In the Silver Spring office building, county officials envisioned an enrollment of about 800 students offering technology, media, research and health-oriented programs.

County Executive Marc Elrich had pledged his support for the project, highlighting the importance of creating post-high school opportunities for county graduates.

All nine County Council members signed on to a letter sent on Thursday to Montgomery County Public Schools, Montgomery College and The Universities at Shady Grove officials, asking the group to develop a vision and identify what “resources are necessary” to make it a reality.

The letter focuses heavily on the Montgomery College campus, highlighting its performing arts space, nursing program, and STEM building currently under construction.

The Takoma Park/Silver Spring campus is close to research companies, nonprofits, government agencies and public transit, making it a prime location for a career and technology program, the letter says.

“The goal for this new educational hub should be to help fill an opportunity gap,” the letter says. “In contrast to highly selective STEM-focused schools that target students who are already identified as gifted and talented in STEM, an MCPS STEM Academy could aim to develop new sources of STEM talent, particularly among underrepresented students.”

A similar model could be explored at Montgomery College’s Germantown campus or at USG, according to the letter.

Sanjay Rai, senior vice president of academic affairs at Montgomery College, said in a statement that school officials are excited about the possibility.

“Early and focused attention to STEM programs, experiential learning opportunities, and support centers are key for producing a diverse STEM workforce for our economy,” Rai wrote. “Collaborative efforts like this are critically important.”

Spokespeople for USG and MCPS did not immediately respond to requests seeking comment.

The vision, Riemer said, is to include space for the Bethesda-based Kid International Discovery, or KID, Museum.

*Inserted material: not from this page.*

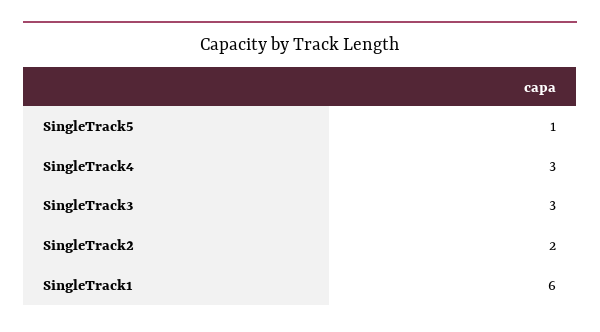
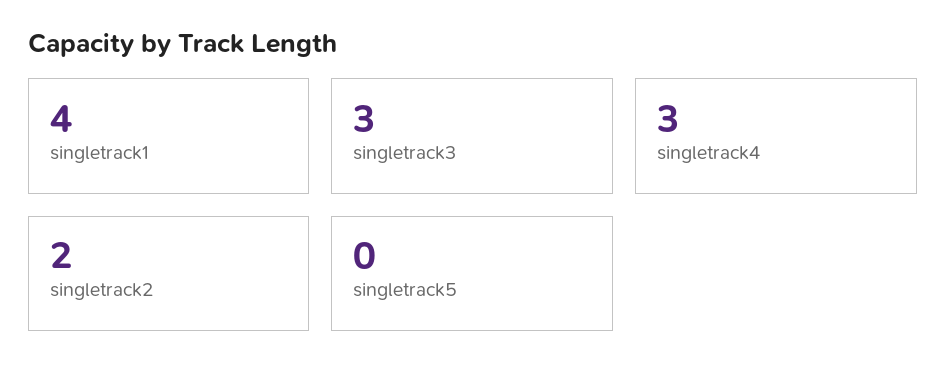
SingleTrack5: 1 -> 0
SingleTrack1: 6 -> 4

KID Museum, for children, works closely with the school system and provides hands-on learning opportunities incorporating art, culture and science, technology, education and math skills. The museum has been looking for more than a year for a new location with more space to accommodate its programs.

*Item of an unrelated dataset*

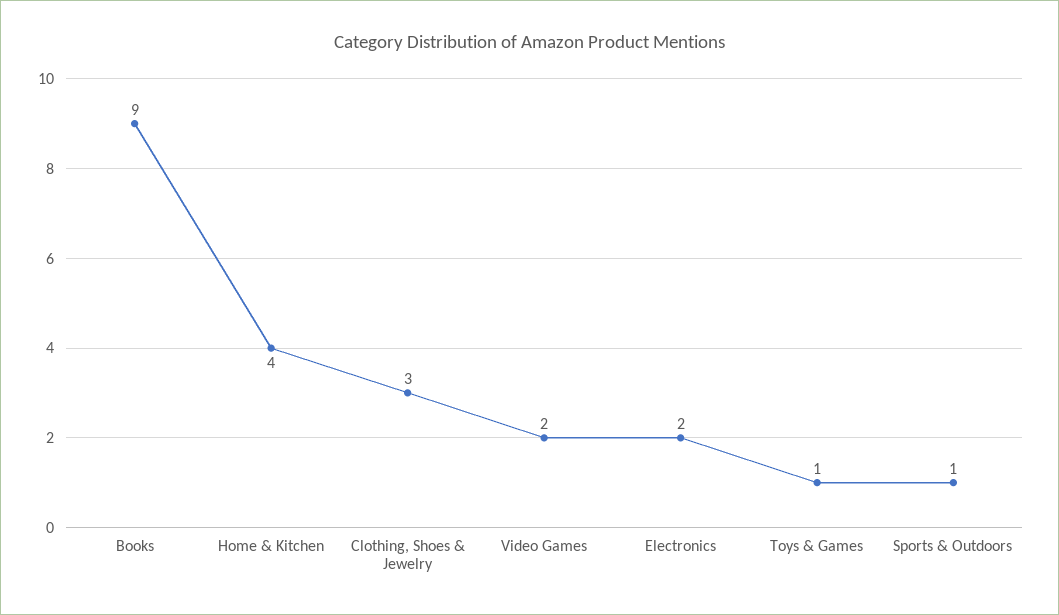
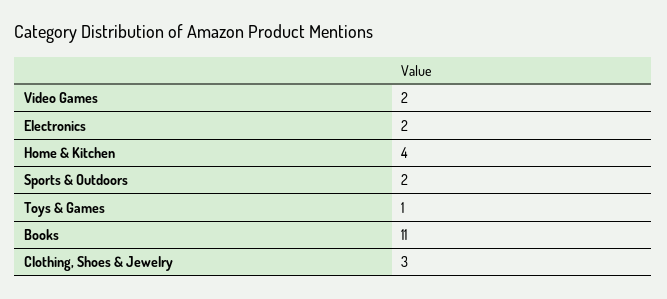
Books: 9 -> 11
Sports & Outdoors: 1 -> 2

The school system and KID Museum have built a partnership over the past four years to promote STEM classes at elementary and middle schools, emphasizing the importance of making programs accessible to low-income and minority students.

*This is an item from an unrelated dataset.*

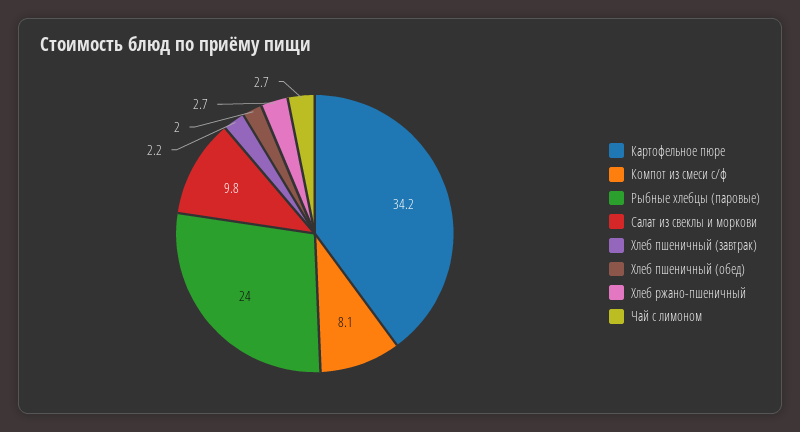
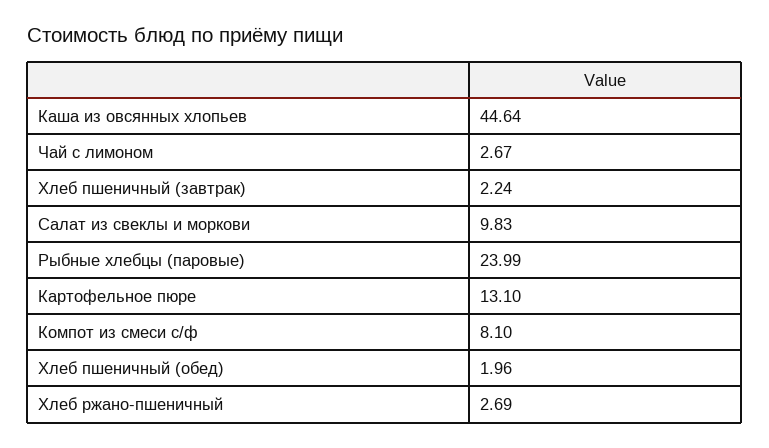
Картофельное пюре: 34.2 -> 13.1
Каша из овсянных хлопьев: none -> 44.64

In its current location at the Davis Library on Democracy Boulevard in Bethesda, the museum is limited to about 7,500 square feet of leased space.

KID Museum is looking for about 50,000 square feet of space, which would allow the organization to increase the number of students it serves annually from 55,000 to 250,000, according to a county government budget document.

A spokeswoman for the museum said its leaders are “exploring a range of options” and a new location has not been finalized.

Riemer said the idea of collocating a high school with Montgomery College or USG would help address crowding in area schools (100 of the 208 schools in MCPS are over capacity, according to MCPS), and would help “ensure all kids have a chance to be prepared for the jobs of the future.”

“With the partnership with KID, there’s a continuum where we’re bringing kids in at the youngest age, bringing them through the high school programs and into college, giving them access to employers, certification and degrees,” Riemer said.

County officials have been pushing for expanding technology-focused programs in recent years. Last year, MCPS opened the rebuilt Thomas Edison High School of Technology and has begun construction on its next career education hub in Seneca Valley High School.

Since taking over as superintendent in 2016, Smith has devoted himself to “changing the conversation,” as he put it, about what comes after high school. On several occasions, Smith has publicly highlighted the need to recognize that not all students will attend a traditional four-year college after graduation and to provide access to career-prep courses.

With an estimated 166,000 students, MCPS is the largest school district in the state.

“This is about working together to reinvent STEM education and create new opportunities that are nontraditional, capitalizing on the partnerships we can make,” Riemer said.